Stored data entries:
..............................

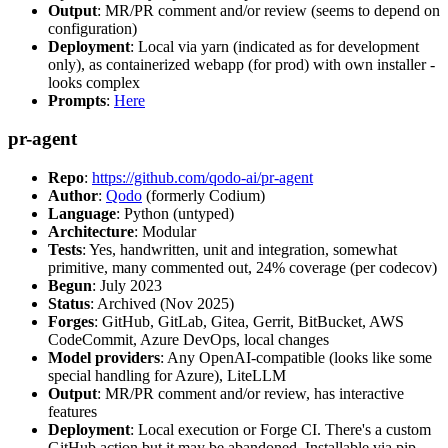
Output
: MR/PR comment and/or review (seems to depend on
configuration)
Deployment
: Local via yarn (indicated as for development
only), as containerized webapp (for prod) with own installer -
looks complex
Prompts
:
Here
pr-agent
Repo
:
https://github.com/qodo-ai/pr-agent
Author
:
Qodo
(formerly Codium)
Language
: Python (untyped)
Architecture
: Modular
Tests
: Yes, handwritten, unit and integration, somewhat
primitive, many commented out, 24% coverage (per codecov)
Begun
: July 2023
Status
: Archived (Nov 2025)
Forges
: GitHub, GitLab, Gitea, Gerrit, BitBucket, AWS
CodeCommit, Azure DevOps, local changes
Model providers
: Any OpenAI-compatible (looks like some
special handling for Azure), LiteLLM
Output
: MR/PR comment and/or review, has interactive
features
Deployment
: Local execution or Forge CI. There's a custom
GitHub action but it may be abandoned. Installable via pip,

..............................

Directions for this task
Only the lines above starting at the one containing "configuration)" and ending at the one containing "There's a custom", both included, are to be returned, exactly as they read.

Exercise answer
configuration)
Deployment
: Local via yarn (indicated as for development
only), as containerized webapp (for prod) with own installer -
looks complex
Prompts
:
Here
pr-agent
Repo
:
https://github.com/qodo-ai/pr-agent
Author
:
Qodo
(formerly Codium)
Language
: Python (untyped)
Architecture
: Modular
Tests
: Yes, handwritten, unit and integration, somewhat
primitive, many commented out, 24% coverage (per codecov)
Begun
: July 2023
Status
: Archived (Nov 2025)
Forges
: GitHub, GitLab, Gitea, Gerrit, BitBucket, AWS
CodeCommit, Azure DevOps, local changes
Model providers
: Any OpenAI-compatible (looks like some
special handling for Azure), LiteLLM
Output
: MR/PR comment and/or review, has interactive
features
Deployment
: Local execution or Forge CI. There's a custom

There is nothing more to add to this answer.